To do:
The response must consist of the lines below from the one with "16: (404, 269)" through the one with "35: (364, 269)", exactly as they appear and with both ends kept.

Excerpted data:
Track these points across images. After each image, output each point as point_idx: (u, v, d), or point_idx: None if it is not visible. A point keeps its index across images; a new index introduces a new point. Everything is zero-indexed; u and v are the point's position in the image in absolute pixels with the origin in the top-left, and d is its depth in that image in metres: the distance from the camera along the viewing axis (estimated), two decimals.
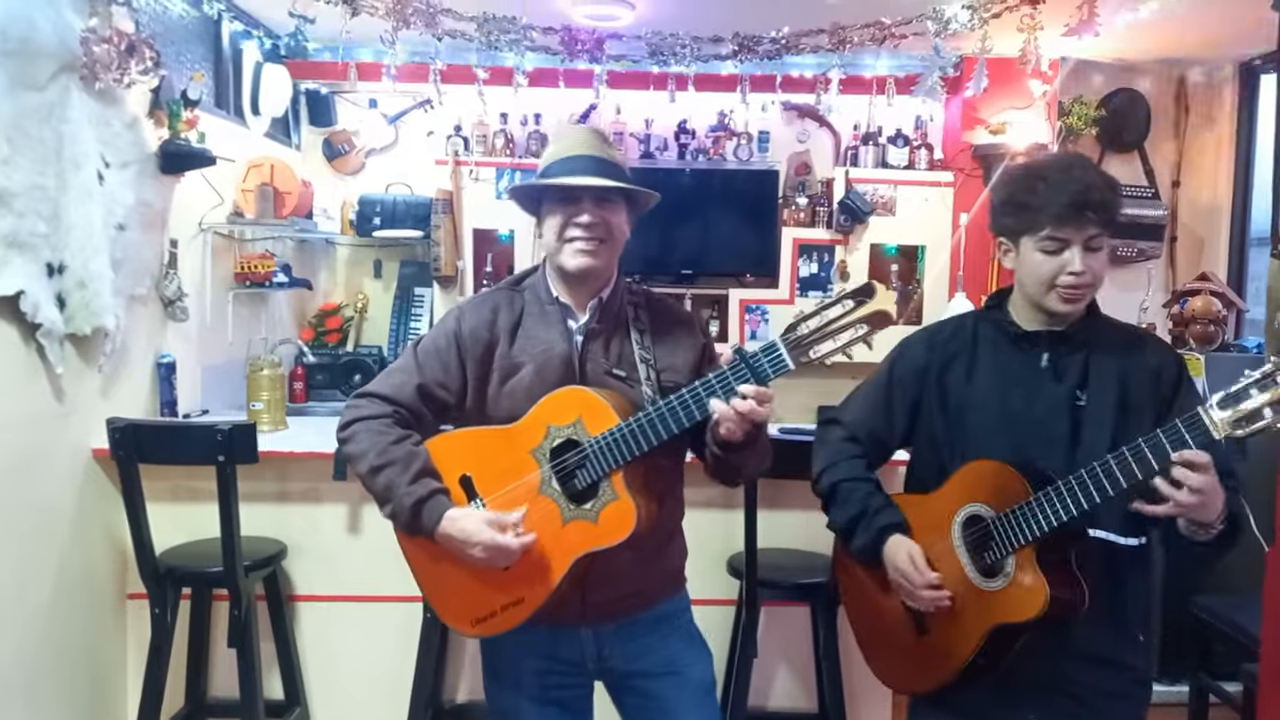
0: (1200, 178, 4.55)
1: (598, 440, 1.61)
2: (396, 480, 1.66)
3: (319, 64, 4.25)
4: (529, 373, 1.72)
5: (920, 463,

==

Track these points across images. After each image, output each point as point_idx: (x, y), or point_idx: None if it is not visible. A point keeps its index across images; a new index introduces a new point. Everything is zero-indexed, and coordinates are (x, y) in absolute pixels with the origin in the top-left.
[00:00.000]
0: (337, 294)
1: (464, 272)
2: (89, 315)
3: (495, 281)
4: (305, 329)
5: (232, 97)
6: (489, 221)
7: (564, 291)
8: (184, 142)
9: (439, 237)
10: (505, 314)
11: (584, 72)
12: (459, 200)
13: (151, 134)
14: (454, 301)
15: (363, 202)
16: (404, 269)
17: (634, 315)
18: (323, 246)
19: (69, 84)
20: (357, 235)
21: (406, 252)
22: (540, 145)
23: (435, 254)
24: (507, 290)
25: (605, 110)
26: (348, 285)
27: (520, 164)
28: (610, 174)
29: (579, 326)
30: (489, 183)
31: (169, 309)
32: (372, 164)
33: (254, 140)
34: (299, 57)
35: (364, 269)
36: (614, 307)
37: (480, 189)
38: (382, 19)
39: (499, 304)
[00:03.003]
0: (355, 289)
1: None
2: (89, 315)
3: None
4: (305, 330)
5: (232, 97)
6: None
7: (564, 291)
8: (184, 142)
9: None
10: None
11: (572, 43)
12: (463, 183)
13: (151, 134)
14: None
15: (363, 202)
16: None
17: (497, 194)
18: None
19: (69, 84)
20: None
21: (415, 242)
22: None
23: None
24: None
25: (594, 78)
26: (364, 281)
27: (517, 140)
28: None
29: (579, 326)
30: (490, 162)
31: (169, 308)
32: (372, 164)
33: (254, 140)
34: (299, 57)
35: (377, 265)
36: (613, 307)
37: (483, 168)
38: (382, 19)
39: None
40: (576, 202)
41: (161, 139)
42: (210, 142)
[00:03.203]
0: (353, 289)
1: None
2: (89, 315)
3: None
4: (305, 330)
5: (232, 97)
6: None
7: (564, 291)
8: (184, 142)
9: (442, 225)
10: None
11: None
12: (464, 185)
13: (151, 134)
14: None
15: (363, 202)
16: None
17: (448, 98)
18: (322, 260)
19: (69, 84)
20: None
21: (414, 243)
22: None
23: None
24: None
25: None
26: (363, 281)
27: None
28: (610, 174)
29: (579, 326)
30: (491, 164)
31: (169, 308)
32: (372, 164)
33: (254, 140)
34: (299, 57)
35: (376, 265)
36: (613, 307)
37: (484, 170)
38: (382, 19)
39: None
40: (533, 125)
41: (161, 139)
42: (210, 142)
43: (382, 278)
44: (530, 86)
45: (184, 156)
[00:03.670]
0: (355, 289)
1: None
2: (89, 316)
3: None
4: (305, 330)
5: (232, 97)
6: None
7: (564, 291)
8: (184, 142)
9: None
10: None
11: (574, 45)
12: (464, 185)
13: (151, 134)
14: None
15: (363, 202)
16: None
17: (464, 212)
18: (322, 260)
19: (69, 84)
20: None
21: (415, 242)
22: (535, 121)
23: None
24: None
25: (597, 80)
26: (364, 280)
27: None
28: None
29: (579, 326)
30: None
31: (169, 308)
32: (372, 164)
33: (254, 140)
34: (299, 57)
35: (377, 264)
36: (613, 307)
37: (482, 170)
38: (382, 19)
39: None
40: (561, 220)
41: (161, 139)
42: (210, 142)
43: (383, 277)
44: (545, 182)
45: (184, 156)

...

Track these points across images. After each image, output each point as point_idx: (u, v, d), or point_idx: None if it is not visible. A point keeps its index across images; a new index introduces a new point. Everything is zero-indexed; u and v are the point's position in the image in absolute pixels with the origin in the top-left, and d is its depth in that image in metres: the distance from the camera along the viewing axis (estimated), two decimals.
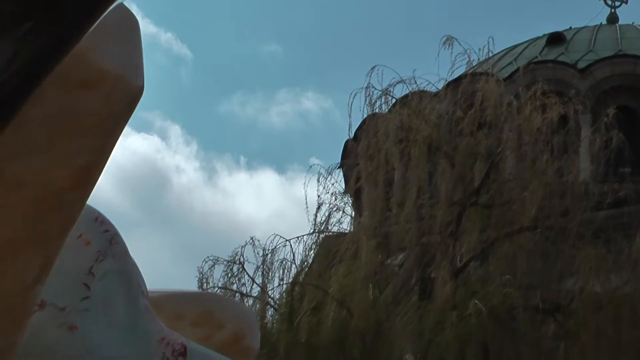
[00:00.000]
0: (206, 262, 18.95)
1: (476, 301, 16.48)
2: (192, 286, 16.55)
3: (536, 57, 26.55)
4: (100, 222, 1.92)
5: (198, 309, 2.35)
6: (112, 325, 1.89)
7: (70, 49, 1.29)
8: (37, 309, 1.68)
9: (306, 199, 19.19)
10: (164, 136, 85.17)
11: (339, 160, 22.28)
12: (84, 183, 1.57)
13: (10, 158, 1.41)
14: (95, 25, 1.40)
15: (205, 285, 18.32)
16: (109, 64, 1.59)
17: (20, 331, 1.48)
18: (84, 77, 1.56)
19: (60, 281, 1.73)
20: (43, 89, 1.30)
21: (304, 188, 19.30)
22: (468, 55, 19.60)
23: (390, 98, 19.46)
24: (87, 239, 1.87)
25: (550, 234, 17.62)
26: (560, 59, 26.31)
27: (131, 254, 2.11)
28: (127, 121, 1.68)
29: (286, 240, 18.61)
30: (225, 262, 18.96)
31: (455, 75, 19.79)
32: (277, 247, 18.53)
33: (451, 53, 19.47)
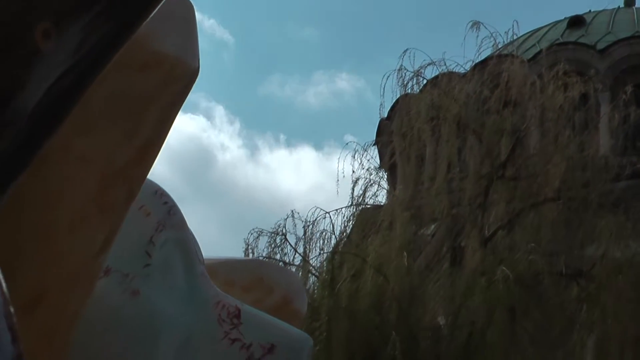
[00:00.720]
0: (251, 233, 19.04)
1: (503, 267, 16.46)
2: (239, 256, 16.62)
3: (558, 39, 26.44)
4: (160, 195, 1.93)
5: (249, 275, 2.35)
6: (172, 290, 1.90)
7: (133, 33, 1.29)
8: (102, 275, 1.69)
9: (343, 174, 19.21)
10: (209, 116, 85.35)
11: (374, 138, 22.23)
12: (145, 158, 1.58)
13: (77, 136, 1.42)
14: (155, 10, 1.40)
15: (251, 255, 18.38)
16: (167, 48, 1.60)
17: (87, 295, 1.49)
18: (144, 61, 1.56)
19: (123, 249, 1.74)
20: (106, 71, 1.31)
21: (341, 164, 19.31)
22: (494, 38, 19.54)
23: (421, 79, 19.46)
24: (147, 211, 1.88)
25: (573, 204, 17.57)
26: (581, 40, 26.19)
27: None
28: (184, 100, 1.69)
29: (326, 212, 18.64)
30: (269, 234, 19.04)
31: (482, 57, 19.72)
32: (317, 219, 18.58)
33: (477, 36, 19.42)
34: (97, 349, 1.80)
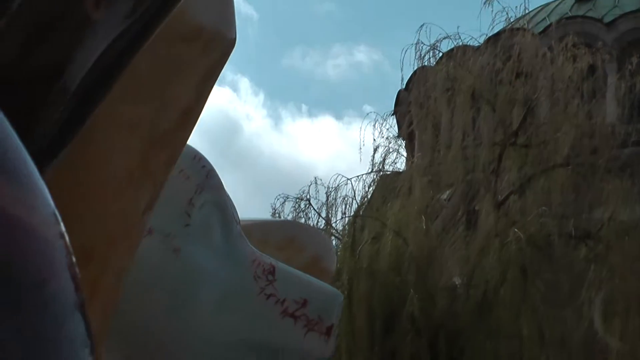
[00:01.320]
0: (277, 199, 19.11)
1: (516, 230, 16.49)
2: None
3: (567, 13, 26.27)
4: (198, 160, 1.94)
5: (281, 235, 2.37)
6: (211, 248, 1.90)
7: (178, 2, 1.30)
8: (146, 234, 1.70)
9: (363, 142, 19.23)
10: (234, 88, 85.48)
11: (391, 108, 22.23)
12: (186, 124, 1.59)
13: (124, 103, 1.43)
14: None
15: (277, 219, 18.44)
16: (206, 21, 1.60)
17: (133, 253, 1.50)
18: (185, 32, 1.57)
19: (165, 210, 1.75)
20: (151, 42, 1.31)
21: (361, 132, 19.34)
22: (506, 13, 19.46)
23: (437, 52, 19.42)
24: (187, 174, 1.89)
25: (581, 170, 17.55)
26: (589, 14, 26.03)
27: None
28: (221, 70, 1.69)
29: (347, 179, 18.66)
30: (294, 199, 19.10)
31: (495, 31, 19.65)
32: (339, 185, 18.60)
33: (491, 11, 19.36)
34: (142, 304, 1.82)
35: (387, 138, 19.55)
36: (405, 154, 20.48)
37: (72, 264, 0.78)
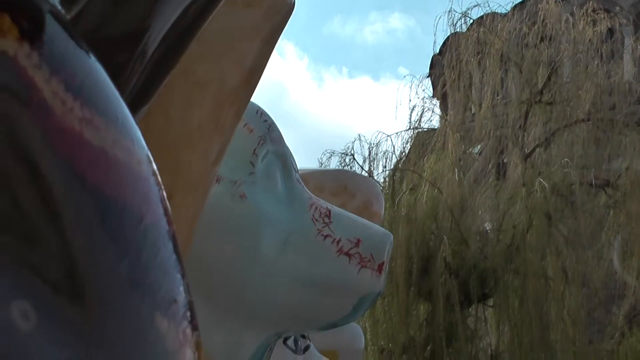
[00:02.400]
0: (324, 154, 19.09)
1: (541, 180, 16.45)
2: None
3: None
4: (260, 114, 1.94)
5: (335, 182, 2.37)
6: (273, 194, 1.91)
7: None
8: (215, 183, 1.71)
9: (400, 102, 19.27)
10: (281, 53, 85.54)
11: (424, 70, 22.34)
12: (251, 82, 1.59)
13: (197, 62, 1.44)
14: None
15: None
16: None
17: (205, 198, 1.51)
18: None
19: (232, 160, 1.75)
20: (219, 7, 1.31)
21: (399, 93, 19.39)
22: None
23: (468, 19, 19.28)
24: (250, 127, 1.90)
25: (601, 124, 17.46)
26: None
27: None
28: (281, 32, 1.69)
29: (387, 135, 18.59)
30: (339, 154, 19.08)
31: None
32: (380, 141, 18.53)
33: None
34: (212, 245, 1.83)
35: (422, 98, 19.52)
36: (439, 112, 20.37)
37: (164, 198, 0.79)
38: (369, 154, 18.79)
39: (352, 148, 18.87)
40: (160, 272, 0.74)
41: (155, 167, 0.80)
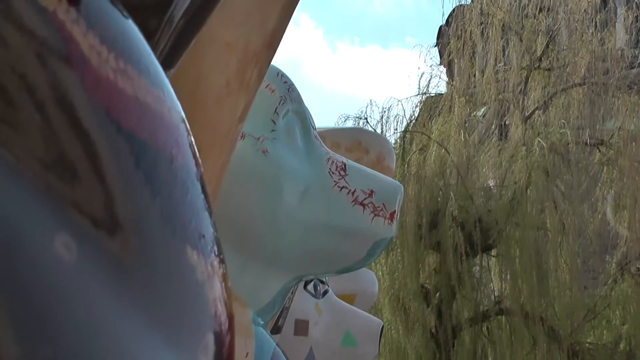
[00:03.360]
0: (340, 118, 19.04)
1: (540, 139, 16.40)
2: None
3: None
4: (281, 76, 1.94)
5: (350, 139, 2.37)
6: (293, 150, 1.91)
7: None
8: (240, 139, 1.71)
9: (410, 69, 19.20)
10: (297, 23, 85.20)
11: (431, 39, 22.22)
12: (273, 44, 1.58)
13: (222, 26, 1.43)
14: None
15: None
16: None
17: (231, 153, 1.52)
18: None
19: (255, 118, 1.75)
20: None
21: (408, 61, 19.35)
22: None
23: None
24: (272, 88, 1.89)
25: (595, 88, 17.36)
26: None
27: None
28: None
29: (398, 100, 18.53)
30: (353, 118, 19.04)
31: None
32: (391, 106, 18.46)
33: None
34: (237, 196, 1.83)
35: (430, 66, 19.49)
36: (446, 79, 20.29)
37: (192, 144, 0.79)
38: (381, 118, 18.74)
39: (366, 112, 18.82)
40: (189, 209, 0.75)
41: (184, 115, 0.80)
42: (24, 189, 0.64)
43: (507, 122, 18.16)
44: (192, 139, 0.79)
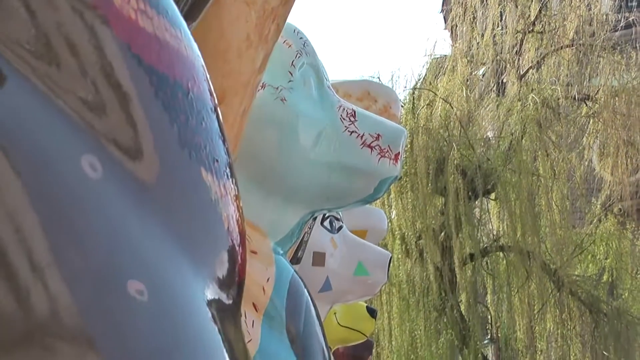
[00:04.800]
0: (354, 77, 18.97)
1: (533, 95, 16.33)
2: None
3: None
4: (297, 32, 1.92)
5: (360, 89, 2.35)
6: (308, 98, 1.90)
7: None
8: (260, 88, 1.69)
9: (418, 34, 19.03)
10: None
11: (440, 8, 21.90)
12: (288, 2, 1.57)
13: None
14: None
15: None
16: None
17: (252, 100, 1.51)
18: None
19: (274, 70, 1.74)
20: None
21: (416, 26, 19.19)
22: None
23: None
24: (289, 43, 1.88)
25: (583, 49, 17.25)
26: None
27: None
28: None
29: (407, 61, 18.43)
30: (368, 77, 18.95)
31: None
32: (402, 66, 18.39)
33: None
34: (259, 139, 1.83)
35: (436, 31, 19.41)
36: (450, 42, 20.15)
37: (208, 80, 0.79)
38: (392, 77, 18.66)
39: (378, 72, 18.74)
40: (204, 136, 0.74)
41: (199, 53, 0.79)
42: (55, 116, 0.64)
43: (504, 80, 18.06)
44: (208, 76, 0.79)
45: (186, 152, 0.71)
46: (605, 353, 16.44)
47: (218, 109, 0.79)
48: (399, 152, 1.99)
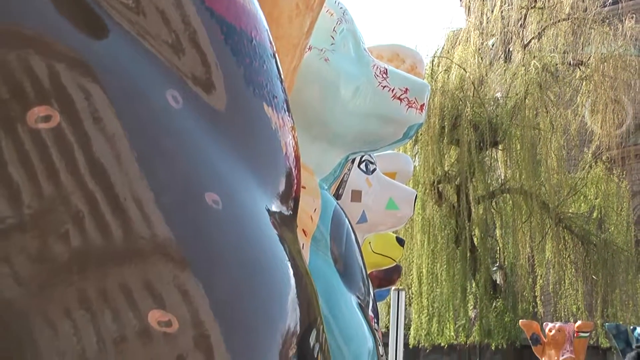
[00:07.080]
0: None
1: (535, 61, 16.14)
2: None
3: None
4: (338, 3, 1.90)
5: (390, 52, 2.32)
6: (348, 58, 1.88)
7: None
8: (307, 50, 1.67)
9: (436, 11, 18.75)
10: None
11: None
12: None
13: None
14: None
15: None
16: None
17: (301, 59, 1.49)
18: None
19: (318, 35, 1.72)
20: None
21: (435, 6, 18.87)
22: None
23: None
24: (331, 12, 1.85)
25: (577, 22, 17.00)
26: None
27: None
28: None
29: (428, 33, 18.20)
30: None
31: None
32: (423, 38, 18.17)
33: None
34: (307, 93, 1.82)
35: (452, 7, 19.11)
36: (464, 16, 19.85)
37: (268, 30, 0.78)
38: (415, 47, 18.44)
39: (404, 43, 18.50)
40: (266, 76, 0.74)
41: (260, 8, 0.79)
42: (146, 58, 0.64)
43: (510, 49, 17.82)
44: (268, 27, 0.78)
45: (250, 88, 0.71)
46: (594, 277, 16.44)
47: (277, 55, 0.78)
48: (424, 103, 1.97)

Response box:
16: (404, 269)
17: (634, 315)
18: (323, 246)
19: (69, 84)
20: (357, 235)
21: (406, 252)
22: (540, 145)
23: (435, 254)
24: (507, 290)
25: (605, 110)
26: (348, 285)
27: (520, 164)
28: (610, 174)
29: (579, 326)
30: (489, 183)
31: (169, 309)
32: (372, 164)
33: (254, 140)
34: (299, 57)
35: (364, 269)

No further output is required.